# SHRIMP! Need Help ~



## Angelle (Sep 23, 2008)

I am having a dinner party and will be serving a shrimp dish.

I will need about 8 pounds shrimp med/large size.

The butcher has shrimp on ice that was "previously" frozen.

How long can I keep them and can I re~freeze them once I bring them home?

I will use the shells for a stock, but I do not want to actually cook the shrimp until the next day.

Any advice from all of you wondeful cooks out there!

TIA


----------



## GotGarlic (Sep 23, 2008)

Hi, Angelle. Can you get frozen shrimp, rather than thawed? I would not recommend re-freezing thawed shrimp, but unless the place you buy it from buys it fresh off the boat every morning, just about all fish and shellfish is frozen either at sea or at the dock.

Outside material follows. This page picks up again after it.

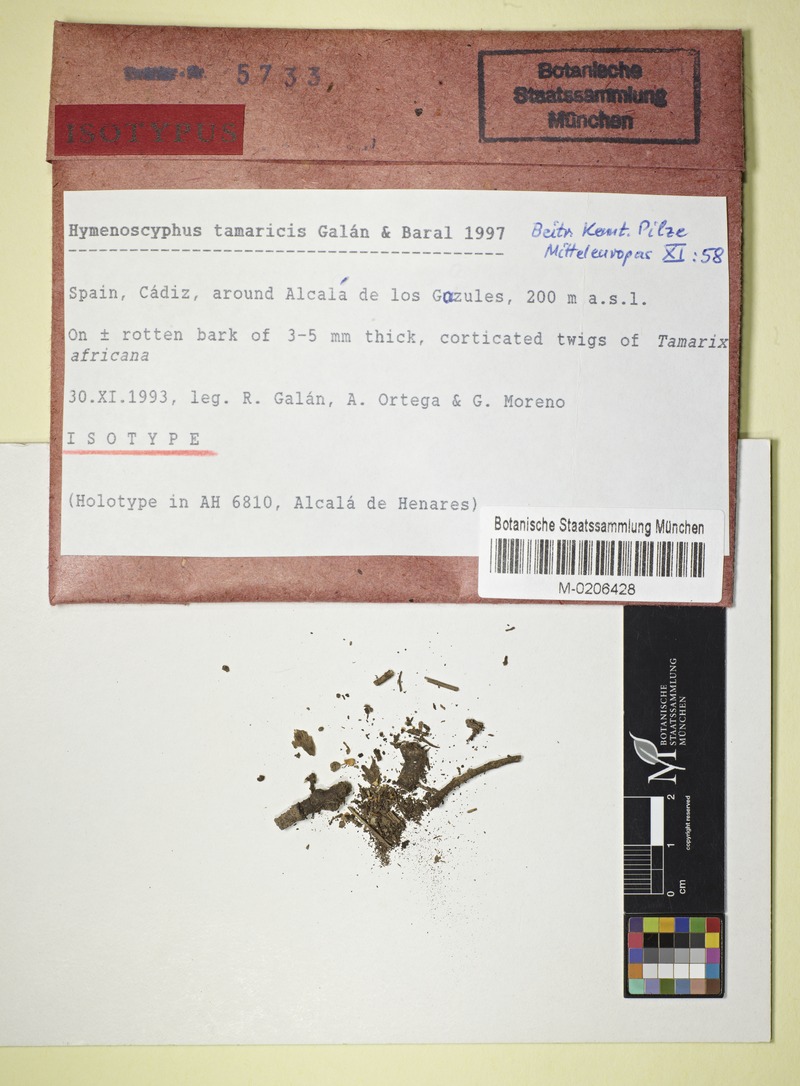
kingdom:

You can buy frozen shrimp in advance, thaw the day you want to shell them, then cook them the next day. Or, you can buy the butcher's thawed shrimp, shell them that day, and cook them the next day. They will keep fine for a day, even two, but keep them very cold as much as possible. HTH.


----------



## Andy M. (Sep 23, 2008)

I agree with GG.  You have no idea how long the shrimp has been thawed at the butcher shop.  Buy the frozen and go from there.


----------



## BreezyCooking (Sep 23, 2008)

Unless you're buying live (or recently live) head-on shrimp, all shrimp at the market has already been frozen.  Don't re-freeze it.


----------



## pacanis (Sep 23, 2008)

Yep. What the others have said.
Look at the small print. You will typically see it advertised as "fresh" but the smallprint says; previously frozen. So it isn't OK to refreeze unless you cook it.
I always buy the frozen stuff. Even if you don't see any at the counter, they usually have it around somewhere. Then I thaw it when I know I am going to use it up.
For next time


----------



## elaine l (Sep 23, 2008)

I always buy frozen since we don't really ever get fresh here, just previously frozen.


----------



## JohnL (Sep 23, 2008)

Hi Angelle,
As the others have said, don't try to re-freeze. But if you buy them on day one and shell them for stock, I don't think that you would have a problem if you cooked them the following day.  I usually put them in bowl, cover with plastic wrap, put that bowl into a larger bowl filled with ice and then put that bowl into the refridgerator. Your best bet though is to ask your butcher when the shrimp was thawed. The fresher, the better!


----------



## Robo410 (Sep 23, 2008)

what does re-freezing do?? it turns the shrimp mushy. buy frozen or very near the day of use.


----------



## Angelle (Sep 24, 2008)

*THANKS* everyone!

I got it! What pals 

I will be taking all of your advice!

This is really cool


----------



## BrazenAmateur (Sep 25, 2008)

Yeah, re-freezing previously frozen seafood is a bad, bad idea.  This is why most thawed seafood at grocery stores says "previously frozen" on it, to save people the mistake.


----------



## Jeekinz (Sep 25, 2008)

JohnL said:


> Hi Angelle,
> As the others have said, don't try to re-freeze. But if you buy them on day one and shell them for stock, I don't think that you would have a problem if you cooked them the following day. I usually put them in bowl, cover with plastic wrap, put that bowl into a larger bowl filled with ice and then put that bowl into the refridgerator. Your best bet though is to ask your butcher when the shrimp was thawed. The fresher, the better!


 
That's what I would do.

I also recently started buying frozen American shrimp rather than what the supermarket carries in the case.  The taste and texture are great, plus I just leave the bag in the freezer and use what I need.  They defrost in no time at all in a bowl full of cold water.


----------



## JohnL (Sep 25, 2008)

Jeekinz said:


> That's what I would do.
> 
> I also recently started buying frozen American shrimp rather than what the supermarket carries in the case. The taste and texture are great, plus I just leave the bag in the freezer and use what I need. They defrost in no time at all in a bowl full of cold water.


 
That's cool Jeeks,
All of the IQF shrimp that I've found here in my neck of Md. are farm raised foriegn import. I'd love to get bags of IQF gulf shrimp. They're so convenient. Hopefully it won't take long for them to show up here.


----------